- [Directive] Collect each line of the data below that contains the word "every", copying those lines verbatim.

- [Available data]
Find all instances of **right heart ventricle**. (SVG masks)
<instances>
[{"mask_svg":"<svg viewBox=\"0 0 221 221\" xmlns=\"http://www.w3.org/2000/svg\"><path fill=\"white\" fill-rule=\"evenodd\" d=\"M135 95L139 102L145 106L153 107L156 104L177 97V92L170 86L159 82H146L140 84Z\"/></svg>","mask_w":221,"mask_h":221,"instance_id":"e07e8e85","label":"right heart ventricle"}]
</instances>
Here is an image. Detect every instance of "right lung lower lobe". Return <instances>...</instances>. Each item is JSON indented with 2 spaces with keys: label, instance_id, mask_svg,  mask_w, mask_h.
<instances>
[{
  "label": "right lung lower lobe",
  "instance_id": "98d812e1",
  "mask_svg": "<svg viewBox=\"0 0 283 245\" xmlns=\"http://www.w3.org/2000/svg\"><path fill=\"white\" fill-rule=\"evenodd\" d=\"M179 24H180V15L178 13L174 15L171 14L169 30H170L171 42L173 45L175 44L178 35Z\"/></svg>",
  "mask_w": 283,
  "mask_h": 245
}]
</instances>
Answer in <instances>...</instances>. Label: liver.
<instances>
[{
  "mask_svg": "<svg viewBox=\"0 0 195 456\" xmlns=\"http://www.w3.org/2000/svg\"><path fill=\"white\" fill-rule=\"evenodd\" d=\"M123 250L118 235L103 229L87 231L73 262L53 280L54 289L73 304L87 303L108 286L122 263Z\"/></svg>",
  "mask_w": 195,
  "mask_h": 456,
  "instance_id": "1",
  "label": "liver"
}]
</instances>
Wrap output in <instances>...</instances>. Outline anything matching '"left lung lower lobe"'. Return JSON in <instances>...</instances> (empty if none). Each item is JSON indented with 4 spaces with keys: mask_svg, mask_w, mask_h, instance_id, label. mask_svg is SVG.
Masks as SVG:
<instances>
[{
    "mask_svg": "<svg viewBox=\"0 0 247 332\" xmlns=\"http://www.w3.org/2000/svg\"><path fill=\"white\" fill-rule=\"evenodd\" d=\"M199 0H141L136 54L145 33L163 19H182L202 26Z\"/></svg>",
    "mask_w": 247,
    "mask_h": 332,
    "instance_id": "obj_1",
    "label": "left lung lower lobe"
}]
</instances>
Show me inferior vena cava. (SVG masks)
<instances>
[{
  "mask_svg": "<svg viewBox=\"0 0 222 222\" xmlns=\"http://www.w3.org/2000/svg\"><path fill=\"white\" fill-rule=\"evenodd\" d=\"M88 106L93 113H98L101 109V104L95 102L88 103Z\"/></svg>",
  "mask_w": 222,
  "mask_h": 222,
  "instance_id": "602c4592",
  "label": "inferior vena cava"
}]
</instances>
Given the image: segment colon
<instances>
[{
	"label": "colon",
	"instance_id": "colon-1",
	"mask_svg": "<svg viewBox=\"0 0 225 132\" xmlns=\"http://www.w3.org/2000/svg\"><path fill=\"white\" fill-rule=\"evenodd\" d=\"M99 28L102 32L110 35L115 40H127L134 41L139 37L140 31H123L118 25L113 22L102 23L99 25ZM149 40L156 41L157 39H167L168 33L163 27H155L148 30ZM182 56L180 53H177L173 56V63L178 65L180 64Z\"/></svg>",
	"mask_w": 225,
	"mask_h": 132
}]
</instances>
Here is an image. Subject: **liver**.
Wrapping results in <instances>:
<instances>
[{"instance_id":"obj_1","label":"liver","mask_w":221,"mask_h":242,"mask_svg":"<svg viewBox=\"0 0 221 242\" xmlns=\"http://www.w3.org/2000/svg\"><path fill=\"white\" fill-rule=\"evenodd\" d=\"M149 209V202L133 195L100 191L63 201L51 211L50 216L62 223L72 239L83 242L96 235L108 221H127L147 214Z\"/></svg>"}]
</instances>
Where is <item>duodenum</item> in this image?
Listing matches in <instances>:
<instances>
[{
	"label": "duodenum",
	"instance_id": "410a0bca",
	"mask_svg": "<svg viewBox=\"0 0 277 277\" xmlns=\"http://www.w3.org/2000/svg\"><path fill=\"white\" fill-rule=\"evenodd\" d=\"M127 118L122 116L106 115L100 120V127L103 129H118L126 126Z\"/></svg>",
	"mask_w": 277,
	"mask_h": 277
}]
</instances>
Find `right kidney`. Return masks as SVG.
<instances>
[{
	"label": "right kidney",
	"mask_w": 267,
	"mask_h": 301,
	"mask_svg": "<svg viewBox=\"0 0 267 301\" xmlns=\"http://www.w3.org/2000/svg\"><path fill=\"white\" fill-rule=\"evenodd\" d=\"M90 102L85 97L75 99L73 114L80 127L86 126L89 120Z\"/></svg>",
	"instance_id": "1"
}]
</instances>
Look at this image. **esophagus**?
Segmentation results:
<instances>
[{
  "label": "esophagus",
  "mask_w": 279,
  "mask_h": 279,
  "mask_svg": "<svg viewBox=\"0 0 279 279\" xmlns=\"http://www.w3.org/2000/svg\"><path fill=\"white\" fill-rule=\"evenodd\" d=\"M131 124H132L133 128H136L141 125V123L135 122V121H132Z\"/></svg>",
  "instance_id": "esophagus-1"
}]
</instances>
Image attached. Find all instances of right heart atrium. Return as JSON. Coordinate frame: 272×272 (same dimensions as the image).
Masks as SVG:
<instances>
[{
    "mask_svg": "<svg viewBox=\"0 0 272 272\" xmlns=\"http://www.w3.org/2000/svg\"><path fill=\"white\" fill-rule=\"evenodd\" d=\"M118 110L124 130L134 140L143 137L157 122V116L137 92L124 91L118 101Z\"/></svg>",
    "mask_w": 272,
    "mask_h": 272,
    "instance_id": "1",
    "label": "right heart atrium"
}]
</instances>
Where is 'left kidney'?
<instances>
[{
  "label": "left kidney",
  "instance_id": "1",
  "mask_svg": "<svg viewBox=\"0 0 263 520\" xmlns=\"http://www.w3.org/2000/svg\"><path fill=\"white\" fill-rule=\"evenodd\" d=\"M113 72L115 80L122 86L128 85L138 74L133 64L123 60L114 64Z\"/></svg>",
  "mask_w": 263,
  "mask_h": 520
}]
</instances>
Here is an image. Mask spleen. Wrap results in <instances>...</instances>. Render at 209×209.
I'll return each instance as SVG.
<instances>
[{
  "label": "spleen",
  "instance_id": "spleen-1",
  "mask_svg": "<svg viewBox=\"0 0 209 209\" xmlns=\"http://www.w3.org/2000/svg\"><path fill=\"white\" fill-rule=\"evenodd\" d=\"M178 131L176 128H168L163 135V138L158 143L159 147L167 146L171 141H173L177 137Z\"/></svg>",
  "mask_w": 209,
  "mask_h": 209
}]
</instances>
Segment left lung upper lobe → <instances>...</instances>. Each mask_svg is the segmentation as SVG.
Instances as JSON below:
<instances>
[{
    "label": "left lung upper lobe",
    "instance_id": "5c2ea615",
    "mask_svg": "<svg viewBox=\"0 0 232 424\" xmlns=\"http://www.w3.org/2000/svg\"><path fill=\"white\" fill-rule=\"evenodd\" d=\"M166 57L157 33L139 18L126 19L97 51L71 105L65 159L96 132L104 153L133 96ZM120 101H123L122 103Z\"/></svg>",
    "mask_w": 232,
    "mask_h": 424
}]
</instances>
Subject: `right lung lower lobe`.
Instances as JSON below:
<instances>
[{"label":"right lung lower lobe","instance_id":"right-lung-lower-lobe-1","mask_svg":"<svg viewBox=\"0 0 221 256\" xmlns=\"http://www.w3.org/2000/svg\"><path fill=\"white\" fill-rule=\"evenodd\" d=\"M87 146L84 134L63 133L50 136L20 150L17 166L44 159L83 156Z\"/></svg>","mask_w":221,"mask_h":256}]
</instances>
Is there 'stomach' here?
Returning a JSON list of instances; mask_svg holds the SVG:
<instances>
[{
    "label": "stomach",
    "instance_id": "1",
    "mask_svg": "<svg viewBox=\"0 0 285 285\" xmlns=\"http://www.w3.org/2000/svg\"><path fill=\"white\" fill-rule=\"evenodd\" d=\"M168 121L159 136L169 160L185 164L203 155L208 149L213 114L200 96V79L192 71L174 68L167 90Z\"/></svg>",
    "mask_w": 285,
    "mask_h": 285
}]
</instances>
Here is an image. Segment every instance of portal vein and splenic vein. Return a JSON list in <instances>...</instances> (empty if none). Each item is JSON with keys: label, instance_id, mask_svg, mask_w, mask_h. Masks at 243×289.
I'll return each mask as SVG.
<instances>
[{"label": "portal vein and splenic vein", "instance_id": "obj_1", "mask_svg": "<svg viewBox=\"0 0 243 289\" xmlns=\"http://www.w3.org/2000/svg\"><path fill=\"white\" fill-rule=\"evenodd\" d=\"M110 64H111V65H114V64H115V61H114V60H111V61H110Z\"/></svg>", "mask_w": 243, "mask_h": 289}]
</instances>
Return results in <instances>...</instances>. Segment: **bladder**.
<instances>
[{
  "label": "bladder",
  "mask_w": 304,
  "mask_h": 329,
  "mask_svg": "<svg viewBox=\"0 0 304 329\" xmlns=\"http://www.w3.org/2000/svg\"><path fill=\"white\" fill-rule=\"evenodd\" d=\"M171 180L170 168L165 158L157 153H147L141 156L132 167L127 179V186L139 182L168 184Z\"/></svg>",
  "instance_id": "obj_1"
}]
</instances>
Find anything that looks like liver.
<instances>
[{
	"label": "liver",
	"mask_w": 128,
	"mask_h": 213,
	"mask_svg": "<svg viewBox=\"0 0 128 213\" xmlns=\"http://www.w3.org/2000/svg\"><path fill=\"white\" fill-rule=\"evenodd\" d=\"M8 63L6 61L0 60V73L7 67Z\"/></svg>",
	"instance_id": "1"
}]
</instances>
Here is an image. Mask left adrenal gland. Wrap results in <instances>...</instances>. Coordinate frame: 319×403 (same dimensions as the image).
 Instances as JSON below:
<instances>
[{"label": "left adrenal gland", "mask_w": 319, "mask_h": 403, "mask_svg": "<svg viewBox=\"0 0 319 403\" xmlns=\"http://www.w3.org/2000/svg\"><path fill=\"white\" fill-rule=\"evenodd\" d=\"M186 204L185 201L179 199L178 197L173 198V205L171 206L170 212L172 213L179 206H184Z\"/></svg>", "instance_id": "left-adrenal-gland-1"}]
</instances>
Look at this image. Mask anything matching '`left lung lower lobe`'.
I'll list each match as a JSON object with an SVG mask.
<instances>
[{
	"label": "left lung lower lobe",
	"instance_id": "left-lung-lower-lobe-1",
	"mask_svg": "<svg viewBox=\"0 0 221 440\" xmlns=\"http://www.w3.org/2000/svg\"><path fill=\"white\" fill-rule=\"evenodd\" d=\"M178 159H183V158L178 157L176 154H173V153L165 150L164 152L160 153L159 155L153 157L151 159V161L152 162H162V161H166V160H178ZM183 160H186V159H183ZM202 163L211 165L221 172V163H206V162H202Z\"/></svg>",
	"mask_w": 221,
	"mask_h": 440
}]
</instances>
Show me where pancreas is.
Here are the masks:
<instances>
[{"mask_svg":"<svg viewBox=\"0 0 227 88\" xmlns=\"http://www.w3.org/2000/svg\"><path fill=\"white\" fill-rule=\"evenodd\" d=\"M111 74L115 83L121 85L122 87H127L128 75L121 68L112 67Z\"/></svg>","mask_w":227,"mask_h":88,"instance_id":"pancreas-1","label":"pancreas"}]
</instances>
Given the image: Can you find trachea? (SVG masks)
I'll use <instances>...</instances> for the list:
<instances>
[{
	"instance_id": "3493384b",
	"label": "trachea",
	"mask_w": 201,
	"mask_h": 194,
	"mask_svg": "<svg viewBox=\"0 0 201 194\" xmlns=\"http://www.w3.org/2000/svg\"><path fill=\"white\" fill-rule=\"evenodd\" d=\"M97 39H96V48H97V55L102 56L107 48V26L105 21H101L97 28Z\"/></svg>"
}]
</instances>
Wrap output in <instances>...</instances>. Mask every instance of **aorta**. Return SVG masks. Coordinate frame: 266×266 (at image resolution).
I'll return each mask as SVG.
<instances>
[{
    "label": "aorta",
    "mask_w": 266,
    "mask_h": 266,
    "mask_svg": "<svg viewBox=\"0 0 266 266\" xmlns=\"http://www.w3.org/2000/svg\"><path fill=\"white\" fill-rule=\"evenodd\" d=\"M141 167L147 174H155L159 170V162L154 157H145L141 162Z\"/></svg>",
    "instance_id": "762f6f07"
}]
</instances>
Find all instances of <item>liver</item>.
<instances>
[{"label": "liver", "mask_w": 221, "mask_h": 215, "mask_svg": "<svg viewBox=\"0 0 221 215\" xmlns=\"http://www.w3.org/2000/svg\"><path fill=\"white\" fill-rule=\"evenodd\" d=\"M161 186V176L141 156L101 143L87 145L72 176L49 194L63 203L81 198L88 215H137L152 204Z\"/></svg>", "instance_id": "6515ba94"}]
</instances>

- [Solution for this exercise]
Here is an image. Detect every instance of "right lung lower lobe". Return <instances>...</instances>. Each item is JSON indented with 2 spaces with keys: label, instance_id, mask_svg,  mask_w, mask_h.
Here is an image. Segment every instance of portal vein and splenic vein. Return a JSON list in <instances>...</instances> (empty if none). Each item is JSON with keys: label, instance_id, mask_svg, mask_w, mask_h. Masks at 243×289.
Wrap output in <instances>...</instances>. Mask every instance of **aorta**. Return SVG masks. Coordinate frame: 266×266 (at image resolution).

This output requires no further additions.